Accurate Floating-Point Input: Several Contexts, One Behavior
Last week, I suggested that it would be reasonable for an implementation to follow a simple rule for converting strings to floating-point numbers: Every digit string represents a specific number; the result of the conversion should be the result of rounding that number to the given floating-point precision according to the implementation's normal rounding rules. So, for example, if you read the string
0.1 into a variable of
type double, the result should be what you would get from rounding
0.1 (the exact mathematical value 0.1) to a
double value according to whatever your implementation's rounding rules might be.

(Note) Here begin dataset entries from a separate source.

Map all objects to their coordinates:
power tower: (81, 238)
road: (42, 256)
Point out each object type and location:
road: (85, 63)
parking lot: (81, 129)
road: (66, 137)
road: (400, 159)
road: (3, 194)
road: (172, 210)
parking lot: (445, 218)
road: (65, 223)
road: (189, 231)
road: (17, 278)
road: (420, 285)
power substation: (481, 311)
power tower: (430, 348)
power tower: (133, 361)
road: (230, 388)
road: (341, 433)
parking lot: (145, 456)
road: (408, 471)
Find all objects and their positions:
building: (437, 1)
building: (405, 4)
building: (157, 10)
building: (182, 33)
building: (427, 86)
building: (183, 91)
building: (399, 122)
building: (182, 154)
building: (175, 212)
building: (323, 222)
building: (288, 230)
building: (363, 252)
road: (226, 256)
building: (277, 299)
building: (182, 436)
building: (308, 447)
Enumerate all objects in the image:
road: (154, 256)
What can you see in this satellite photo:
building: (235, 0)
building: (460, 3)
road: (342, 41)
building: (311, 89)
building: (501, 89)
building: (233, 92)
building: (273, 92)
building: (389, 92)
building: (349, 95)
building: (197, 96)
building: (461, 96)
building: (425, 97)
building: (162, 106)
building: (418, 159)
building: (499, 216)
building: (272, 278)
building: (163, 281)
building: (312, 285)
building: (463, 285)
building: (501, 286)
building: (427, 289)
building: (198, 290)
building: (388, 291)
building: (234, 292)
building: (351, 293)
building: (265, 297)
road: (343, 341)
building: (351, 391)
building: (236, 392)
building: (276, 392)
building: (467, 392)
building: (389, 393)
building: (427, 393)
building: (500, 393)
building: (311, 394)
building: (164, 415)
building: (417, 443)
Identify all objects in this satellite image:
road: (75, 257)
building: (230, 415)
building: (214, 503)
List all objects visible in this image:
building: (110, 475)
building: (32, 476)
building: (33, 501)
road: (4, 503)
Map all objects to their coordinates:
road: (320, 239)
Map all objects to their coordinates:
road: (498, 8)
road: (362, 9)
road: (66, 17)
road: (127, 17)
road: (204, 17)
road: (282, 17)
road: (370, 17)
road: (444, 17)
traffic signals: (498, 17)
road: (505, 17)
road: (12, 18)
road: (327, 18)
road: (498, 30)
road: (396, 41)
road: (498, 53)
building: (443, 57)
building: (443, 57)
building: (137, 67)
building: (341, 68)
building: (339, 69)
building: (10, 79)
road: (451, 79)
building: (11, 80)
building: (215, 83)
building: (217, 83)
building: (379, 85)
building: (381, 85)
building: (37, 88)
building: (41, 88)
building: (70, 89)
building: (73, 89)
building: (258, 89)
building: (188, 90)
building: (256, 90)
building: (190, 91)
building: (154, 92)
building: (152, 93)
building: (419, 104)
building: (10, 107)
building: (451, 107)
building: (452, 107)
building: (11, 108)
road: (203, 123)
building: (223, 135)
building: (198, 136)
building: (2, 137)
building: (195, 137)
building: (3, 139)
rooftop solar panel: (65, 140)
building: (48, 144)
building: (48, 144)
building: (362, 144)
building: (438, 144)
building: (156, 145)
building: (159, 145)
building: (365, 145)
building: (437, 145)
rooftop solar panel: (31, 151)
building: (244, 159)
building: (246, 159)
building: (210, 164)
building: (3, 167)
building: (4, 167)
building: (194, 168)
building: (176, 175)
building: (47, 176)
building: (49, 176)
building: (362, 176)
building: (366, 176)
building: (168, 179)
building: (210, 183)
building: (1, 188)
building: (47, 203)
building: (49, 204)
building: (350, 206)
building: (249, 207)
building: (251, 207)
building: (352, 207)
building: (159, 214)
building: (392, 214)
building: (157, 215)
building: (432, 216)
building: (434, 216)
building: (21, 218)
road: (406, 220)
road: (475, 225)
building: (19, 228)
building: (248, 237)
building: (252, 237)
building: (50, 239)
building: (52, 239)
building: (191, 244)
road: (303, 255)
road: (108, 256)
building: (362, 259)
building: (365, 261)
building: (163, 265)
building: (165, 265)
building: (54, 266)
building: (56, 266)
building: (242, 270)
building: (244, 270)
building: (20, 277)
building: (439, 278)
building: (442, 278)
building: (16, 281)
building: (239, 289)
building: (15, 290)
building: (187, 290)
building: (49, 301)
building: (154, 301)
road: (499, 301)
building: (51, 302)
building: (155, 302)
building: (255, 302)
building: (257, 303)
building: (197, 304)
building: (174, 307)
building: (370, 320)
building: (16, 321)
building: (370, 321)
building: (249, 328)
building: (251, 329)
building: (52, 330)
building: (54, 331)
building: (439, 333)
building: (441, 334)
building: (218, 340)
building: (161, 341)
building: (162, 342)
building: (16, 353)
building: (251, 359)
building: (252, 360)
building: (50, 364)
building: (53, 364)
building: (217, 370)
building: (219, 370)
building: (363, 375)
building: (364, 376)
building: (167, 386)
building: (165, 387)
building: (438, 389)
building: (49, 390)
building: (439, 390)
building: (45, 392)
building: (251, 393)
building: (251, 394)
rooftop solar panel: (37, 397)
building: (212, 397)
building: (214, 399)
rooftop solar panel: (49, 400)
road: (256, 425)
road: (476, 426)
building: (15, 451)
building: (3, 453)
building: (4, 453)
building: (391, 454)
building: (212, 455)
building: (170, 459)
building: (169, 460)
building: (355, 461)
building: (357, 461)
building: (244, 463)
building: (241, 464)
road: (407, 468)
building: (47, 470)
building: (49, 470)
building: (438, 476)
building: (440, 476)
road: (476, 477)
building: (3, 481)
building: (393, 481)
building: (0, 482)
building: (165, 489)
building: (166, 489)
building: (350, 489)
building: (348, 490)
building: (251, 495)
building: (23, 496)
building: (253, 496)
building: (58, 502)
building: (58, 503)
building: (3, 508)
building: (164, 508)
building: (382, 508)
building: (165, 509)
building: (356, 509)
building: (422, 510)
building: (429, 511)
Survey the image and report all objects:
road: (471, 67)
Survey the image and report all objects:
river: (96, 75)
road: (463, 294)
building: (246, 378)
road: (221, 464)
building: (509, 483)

I also suggested last week that this kind of conversion might have technical problems in its implementation. Surely, however, those technical problems are surmountable; so let's imagine that we had an implementation that worked this way and look at some consequences.
Note first that there are several different ways of converting a character sequence that represents a floating-point number to the corresponding internal floating-point type:
double d = 0.1; stringstream("0.1") >> d; sscanf("0.1", "%lf", &d); d = strtod("0.1", NULL);
The first of these conversions happens during compilation; the second is done by the C++ standard library; the third and fourth are done by the C standard library. If the implementation is as accurate as possible, all four of these techniques should result in exactly the same value for
Moreover, if we execute
d = 1.0 / 10.0; assert(d == 0.1);
we would expect this assertion to pass if we were to run it on an implementation that complies with IEEE floating-point arithmetic. The reason is that IEEE requires the results of the five fundamental operations (addition, subtraction, multiplication, division, and square root) to be exactly equal to the results of doing those operations in infinite precision and then rounding to the target precision. Therefore, when we execute
d = 1.0 / 10.0;
IEEE requires the result to be the same as that of rounding the exact value
0.1 to the precision of
d. That result, in turn, is exactly the same as the compiler's interpretation of the literal
0.1 as a
double constant. The same argument applies to the other three conversion contexts.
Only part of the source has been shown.